OBAMA ENCOURAGES TURKISH-ARMENIAN DIALOGUE

Agence France Presse
April 6, 2009 Monday 7:07 PM GMT

US President Barack Obama Monday called on Turkey and Armenia to
"move forward" in fence-mending talks and signalled he would not
interfere in their dispute over whether the massacre of Armenians a
century ago was "genocide".

Obama said he had not changed his view that the killings of hundreds of
thousands of Armenians under the Ottoman Empire amounted to genocide
but insisted that reconciliation between the two neighbours was
more important.

"I want to focus not on my views right now, but on the views of the
Turkish and Armenian people. If they can move forward… the entire
world should encourage them," Obama, on a two-day visit to Turkey,
said.

The negotiation process between Turkey and Armenia "could bear fruit
very quickly," he said, speaking at a joint press conference with
Turkish counterpart Abdullah Gul in Ankara.

"I’m not interested in the United States in any way tilting these
negotiations one way or another while (the two countries) are having
useful negotiations," he added.

During his election campaign, Obama had pledged to his
Armenian-American supporters to recognise the World War I killings
as genocide.

Ankara has warned Washington that such a move could hit bilateral
ties and derail reconcilitaion efforts with Armenia.

Washington has traditionally condemned the massacres, but refrained
from dubbing them a "genocide", wary of straining relations with
Turkey, a NATO member and a key ally in the Middle East.

In an address to the Turkish parliament later Monday, Obama said
Washington "strongly supports the full normalisation" of ties between
Turkey and Armenia, including the opening of their border.

"An open border would return the Turkish and Armenian people to a
peaceful and prosperous coexistence that would serve both of your
nations," he said.

Obama later delivered his message of reconcilation personally to
the foreign ministers of Turkey and Armenia when he met them at
a reception in Istanbul, the second leg of his visit, in honour of
guests attending an international forum on bridging divisions between
the Islamic world and the West.

Obama "urged them (Ali Bacacan of Turkey and Eduard Nalbandian of
Armenia) to complete an agreement with dispatch," a senior US official
said on condition of anonymity.

Turkey has refused to establish diplomatic ties with Armenia because
of its campaign to have the killings recognised as genocide.
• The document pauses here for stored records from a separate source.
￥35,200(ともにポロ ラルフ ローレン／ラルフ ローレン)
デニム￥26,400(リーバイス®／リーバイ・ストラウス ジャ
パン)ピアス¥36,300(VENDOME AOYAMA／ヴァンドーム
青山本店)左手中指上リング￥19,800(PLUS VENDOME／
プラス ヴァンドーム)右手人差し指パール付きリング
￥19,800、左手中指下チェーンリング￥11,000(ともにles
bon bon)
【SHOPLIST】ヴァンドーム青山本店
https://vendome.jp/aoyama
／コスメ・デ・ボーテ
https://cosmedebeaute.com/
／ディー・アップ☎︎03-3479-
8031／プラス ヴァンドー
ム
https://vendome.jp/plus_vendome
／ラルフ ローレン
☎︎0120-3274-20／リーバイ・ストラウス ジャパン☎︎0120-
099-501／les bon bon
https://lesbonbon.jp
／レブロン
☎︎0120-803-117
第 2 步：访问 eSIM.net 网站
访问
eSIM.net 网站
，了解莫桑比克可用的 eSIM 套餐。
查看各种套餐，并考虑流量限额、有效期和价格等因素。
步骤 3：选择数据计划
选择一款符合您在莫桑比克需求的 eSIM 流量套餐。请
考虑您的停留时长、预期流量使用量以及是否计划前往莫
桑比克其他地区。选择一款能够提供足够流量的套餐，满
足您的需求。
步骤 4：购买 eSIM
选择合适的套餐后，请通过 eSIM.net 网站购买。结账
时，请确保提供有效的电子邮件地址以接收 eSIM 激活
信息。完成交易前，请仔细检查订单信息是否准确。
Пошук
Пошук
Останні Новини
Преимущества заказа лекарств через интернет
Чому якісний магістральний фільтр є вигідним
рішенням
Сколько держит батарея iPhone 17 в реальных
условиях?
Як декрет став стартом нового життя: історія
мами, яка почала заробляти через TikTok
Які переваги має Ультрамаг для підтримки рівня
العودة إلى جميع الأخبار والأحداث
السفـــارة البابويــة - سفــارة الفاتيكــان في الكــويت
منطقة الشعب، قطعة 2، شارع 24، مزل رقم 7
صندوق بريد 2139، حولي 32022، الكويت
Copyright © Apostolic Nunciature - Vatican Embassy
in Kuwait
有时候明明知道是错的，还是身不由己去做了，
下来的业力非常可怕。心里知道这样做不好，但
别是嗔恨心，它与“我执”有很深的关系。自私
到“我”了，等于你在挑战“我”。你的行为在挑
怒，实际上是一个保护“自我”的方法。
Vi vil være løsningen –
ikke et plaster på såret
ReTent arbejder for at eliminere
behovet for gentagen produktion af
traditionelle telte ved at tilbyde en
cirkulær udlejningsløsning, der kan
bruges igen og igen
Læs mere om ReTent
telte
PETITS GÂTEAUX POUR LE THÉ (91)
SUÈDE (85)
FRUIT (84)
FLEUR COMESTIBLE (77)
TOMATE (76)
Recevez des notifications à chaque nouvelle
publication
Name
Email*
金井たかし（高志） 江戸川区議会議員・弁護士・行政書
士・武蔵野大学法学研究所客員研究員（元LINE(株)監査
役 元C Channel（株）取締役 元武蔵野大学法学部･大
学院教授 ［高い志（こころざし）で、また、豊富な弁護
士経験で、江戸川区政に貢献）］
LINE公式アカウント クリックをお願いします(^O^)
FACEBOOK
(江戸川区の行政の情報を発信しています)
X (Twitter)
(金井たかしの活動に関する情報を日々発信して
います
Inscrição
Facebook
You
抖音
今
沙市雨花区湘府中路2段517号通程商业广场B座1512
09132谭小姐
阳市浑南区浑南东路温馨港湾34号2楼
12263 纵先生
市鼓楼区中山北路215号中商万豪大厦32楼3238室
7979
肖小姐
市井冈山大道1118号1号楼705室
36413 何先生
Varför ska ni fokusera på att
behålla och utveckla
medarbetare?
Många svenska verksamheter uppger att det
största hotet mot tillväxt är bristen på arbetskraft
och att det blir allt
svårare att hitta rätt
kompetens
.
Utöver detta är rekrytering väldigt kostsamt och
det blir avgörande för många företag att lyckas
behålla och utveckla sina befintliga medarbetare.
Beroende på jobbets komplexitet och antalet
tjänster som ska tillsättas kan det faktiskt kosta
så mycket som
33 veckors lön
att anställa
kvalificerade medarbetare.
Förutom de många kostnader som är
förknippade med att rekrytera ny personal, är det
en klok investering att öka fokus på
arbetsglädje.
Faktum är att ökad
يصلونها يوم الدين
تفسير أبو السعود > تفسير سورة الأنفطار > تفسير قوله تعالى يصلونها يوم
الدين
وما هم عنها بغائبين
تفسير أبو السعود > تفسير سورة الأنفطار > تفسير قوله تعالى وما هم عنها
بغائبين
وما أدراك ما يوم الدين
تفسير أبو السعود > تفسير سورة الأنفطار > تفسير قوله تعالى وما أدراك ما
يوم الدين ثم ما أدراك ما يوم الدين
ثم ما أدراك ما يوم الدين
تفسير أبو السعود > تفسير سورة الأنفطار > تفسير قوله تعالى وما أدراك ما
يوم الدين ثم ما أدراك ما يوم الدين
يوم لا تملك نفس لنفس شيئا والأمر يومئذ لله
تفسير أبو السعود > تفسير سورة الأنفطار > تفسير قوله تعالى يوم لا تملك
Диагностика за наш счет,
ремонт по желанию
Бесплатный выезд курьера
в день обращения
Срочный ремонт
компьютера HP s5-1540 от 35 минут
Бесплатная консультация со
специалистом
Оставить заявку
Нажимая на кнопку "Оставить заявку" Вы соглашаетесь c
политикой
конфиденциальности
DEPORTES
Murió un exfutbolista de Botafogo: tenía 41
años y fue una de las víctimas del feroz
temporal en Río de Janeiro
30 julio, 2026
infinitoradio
In 1993, it shut its border with Armenia in a show of solidarity
with close ally Azerbaijan, then at war with Armenia over the
Nagorny-Karabakh enclave, dealing a heavy blow to the impoverished
nation.

Armenians say up to 1.5 million of their kin were killed between 1915
and 1917 as the Ottoman Empire fell apart, a claim backed by several
other countries.

Turkey rejects the genocide label and argues that 300,000-500,000
Armenians and at least as many Turks died in civil strife when
Armenians took up arms for independence in eastern Anatolia and sided
with invading Russian troops.

The dispute is among the issues that Ankara and Yereven had been
discussing since reconciliation efforts gathered steam in September
when Gul paid a landmark visit to Armenia.